◆ Record extracts ◆
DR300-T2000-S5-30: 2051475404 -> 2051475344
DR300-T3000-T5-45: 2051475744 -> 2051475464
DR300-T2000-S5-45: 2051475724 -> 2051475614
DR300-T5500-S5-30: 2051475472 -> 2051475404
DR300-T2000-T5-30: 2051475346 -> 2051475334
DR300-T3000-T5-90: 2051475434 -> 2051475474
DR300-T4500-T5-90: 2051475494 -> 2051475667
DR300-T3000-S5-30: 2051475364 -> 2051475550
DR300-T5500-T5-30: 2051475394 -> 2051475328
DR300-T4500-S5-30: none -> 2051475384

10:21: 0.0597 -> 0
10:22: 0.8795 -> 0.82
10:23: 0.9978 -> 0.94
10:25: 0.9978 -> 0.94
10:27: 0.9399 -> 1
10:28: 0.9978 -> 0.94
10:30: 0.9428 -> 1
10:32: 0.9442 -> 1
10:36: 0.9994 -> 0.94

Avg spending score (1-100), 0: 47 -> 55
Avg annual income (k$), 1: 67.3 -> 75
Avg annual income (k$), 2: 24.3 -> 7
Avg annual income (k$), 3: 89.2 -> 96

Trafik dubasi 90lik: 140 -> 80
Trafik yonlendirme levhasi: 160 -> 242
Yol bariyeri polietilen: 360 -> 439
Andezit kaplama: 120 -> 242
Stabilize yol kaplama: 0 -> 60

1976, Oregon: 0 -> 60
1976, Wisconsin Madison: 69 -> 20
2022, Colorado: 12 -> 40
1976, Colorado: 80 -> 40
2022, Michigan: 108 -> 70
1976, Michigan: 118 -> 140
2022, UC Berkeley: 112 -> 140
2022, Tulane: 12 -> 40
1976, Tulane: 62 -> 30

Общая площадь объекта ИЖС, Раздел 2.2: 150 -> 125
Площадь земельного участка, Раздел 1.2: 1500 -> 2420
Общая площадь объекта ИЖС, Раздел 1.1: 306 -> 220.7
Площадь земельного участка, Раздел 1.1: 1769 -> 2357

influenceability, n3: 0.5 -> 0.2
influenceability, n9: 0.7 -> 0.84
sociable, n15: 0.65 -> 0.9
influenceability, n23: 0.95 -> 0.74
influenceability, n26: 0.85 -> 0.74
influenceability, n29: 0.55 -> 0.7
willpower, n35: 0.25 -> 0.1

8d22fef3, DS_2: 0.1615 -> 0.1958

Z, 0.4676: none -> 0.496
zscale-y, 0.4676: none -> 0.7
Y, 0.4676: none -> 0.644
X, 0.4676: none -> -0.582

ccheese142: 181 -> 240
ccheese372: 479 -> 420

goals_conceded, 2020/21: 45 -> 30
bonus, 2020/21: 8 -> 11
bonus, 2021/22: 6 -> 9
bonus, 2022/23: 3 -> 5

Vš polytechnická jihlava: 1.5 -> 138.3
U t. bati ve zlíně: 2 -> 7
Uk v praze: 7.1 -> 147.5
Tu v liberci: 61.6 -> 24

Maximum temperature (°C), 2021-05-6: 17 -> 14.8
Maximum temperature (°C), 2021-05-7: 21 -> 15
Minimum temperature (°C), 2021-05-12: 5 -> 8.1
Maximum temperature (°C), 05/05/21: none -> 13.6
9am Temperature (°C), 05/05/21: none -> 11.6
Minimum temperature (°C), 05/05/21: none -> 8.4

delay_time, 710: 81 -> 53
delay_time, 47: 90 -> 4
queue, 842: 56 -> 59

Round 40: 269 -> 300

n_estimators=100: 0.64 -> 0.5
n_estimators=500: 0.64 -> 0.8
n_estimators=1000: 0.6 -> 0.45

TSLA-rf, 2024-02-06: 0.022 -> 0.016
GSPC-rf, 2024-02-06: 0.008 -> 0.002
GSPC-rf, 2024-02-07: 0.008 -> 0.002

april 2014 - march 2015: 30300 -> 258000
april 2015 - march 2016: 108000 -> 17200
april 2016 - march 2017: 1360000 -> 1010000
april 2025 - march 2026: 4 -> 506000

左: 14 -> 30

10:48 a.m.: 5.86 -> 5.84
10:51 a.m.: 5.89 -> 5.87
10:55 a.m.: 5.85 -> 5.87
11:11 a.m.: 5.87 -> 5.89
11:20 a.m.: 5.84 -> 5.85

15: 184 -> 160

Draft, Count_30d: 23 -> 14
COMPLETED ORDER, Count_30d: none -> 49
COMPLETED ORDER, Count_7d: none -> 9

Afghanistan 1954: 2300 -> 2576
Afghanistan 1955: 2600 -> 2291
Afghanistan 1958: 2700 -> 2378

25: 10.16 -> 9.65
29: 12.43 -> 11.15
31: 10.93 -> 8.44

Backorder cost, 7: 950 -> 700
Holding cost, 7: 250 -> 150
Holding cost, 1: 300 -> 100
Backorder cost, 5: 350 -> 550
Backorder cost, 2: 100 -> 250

◆ Task requirements ◆
Beginning at the line with "Holding cost, 7: 250 -> 150", write out each line exactly as it stands until the listing ends, and add nothing.

◆ Answer space ◆
Holding cost, 7: 250 -> 150
Holding cost, 1: 300 -> 100
Backorder cost, 5: 350 -> 550
Backorder cost, 2: 100 -> 250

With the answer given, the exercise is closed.